*WHAT YOU SHOULD DO:* Copy the whole news item below about obesity in Tehran word for word.

Start of STUDY TEXT

Obesity Rise Alarming

Obesity Rise AlarmingObesity Rise Alarming

Around 70% of adults over the age of 20 in Tehran are either obese or overweight announced president of Research Institute for Endocrine Sciences at Shahid Beheshti University of Medical Sciences. 

Dr. Fereidoon Azizi said childhood obesity is a precursor to diabetes and hypertension in later adolescent and adult obesity and sets the stage for cardiovascular disease, cardiac arrest and pre-mature death. 

Earlier, Zahra Abdollahi, health ministry official had stated that childhood obesity had more than doubled in recent years. Abdollahi - who heads the office for improvement of nutrition cautioned against poor eating habits and pointed out that more Iranian families are growing fond of fast food and other unhealthy snacks.

End of STUDY TEXT
Start of GIVEN INFORMATION

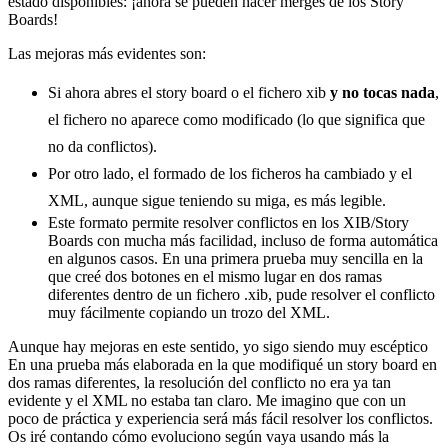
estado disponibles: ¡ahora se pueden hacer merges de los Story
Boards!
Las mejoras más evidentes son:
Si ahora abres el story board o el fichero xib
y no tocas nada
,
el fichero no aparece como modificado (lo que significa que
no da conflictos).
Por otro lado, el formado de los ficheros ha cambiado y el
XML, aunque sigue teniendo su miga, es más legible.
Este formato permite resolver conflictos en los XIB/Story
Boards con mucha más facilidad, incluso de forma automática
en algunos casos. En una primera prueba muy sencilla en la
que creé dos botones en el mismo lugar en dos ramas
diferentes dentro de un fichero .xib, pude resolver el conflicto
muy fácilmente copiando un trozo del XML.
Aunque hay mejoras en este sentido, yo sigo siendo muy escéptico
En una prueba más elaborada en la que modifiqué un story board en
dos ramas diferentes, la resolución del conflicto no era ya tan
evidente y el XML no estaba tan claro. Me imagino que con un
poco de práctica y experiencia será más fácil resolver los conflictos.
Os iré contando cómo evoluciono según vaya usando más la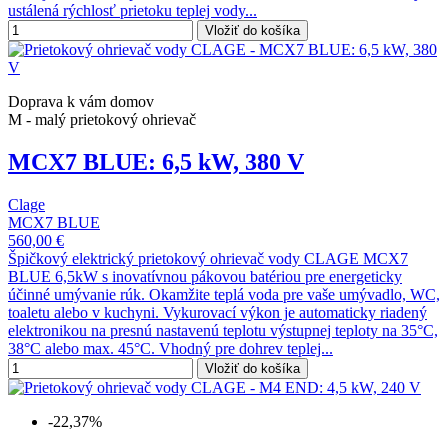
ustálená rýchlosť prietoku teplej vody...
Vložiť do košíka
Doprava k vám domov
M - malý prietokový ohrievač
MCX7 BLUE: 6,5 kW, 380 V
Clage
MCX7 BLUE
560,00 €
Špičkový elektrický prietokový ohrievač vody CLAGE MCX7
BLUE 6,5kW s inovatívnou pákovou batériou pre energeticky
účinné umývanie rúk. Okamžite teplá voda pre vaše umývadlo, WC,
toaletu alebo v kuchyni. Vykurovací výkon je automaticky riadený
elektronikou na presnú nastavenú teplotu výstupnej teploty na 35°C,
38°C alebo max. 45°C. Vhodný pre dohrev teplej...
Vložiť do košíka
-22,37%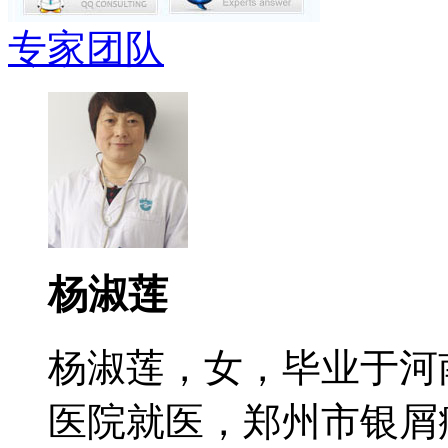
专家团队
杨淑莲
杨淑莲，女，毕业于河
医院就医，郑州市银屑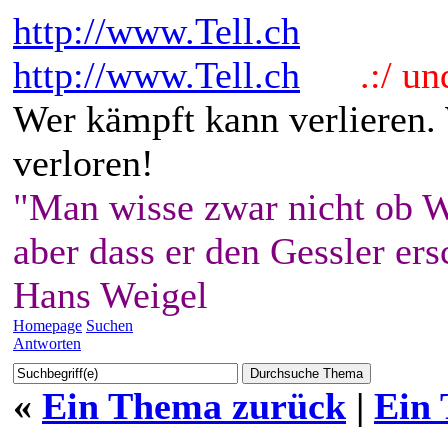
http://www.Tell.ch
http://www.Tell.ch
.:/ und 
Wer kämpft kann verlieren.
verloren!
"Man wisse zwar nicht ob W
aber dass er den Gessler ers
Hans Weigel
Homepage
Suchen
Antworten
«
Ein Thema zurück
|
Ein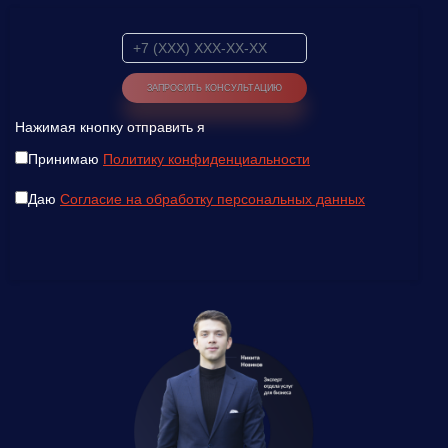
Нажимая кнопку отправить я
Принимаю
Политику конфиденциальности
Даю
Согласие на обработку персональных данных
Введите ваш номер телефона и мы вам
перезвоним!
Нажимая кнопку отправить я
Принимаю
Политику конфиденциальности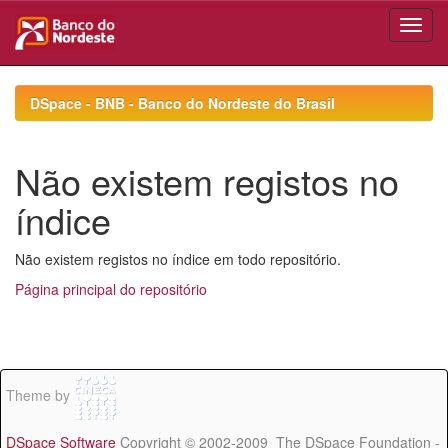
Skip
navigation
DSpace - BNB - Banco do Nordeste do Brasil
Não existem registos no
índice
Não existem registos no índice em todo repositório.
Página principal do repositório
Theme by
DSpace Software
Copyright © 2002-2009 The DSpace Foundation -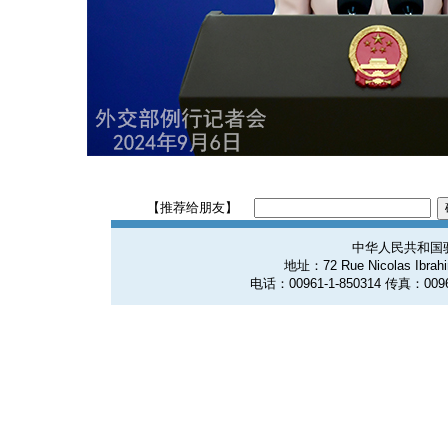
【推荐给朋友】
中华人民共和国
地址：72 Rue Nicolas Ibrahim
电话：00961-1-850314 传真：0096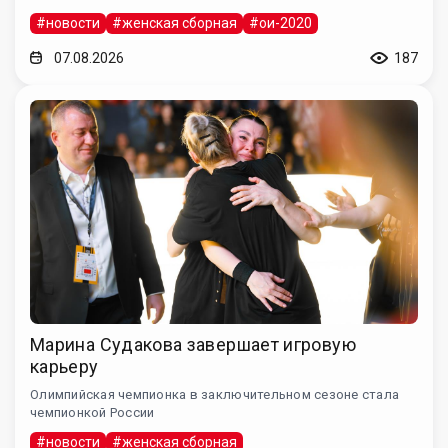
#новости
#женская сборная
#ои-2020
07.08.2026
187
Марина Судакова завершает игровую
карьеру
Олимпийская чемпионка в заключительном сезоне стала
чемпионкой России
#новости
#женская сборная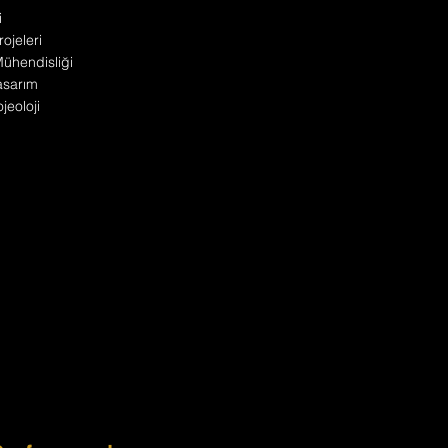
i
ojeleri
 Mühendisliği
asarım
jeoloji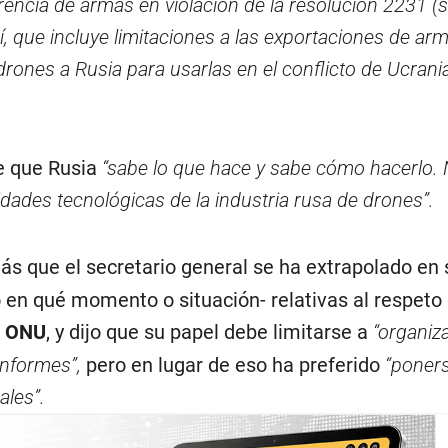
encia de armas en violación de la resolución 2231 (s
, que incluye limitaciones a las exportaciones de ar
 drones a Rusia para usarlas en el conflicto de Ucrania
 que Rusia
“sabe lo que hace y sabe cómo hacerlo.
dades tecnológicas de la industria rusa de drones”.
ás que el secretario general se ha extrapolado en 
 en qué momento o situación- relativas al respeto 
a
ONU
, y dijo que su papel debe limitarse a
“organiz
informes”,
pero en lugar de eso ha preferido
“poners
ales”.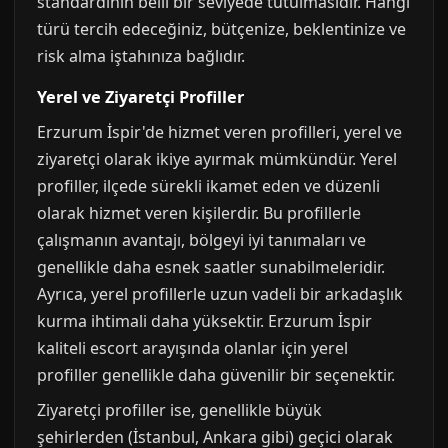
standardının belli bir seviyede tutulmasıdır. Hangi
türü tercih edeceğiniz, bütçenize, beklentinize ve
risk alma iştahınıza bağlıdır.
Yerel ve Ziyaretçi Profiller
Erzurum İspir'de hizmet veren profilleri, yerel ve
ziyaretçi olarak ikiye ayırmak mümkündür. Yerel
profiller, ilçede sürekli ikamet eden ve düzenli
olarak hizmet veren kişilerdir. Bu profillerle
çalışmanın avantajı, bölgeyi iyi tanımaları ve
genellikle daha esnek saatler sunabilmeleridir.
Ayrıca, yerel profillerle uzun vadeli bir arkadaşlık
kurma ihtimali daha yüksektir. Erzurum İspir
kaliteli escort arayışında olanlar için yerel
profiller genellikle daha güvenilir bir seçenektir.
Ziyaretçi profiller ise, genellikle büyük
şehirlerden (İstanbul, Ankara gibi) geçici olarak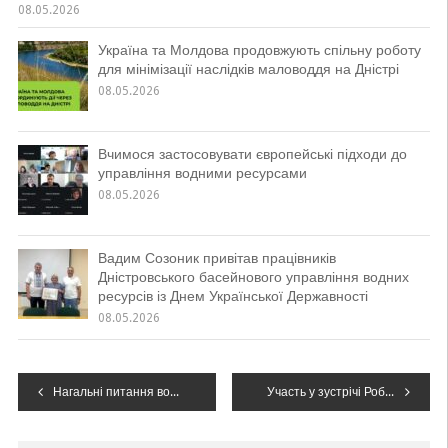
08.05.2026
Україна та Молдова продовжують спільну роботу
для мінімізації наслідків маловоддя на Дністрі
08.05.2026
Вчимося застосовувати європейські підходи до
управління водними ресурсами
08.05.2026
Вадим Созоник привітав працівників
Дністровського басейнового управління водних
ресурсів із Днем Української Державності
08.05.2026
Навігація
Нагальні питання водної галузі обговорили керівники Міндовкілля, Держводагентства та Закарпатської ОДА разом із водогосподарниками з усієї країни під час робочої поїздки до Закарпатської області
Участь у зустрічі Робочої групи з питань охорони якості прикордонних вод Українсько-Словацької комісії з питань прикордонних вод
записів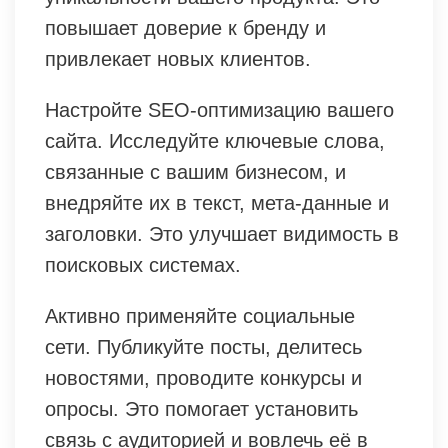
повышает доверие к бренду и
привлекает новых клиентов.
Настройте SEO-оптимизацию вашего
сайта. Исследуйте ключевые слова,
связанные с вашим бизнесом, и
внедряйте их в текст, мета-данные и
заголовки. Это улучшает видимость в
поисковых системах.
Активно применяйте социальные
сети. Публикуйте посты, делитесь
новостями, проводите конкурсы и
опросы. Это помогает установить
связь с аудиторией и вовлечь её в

End of GIVEN INFORMATION

*EXERCISE RESULT:*
Obesity Rise Alarming

Obesity Rise AlarmingObesity Rise Alarming

Around 70% of adults over the age of 20 in Tehran are either obese or overweight announced president of Research Institute for Endocrine Sciences at Shahid Beheshti University of Medical Sciences. 

Dr. Fereidoon Azizi said childhood obesity is a precursor to diabetes and hypertension in later adolescent and adult obesity and sets the stage for cardiovascular disease, cardiac arrest and pre-mature death. 

Earlier, Zahra Abdollahi, health ministry official had stated that childhood obesity had more than doubled in recent years. Abdollahi - who heads the office for improvement of nutrition cautioned against poor eating habits and pointed out that more Iranian families are growing fond of fast food and other unhealthy snacks.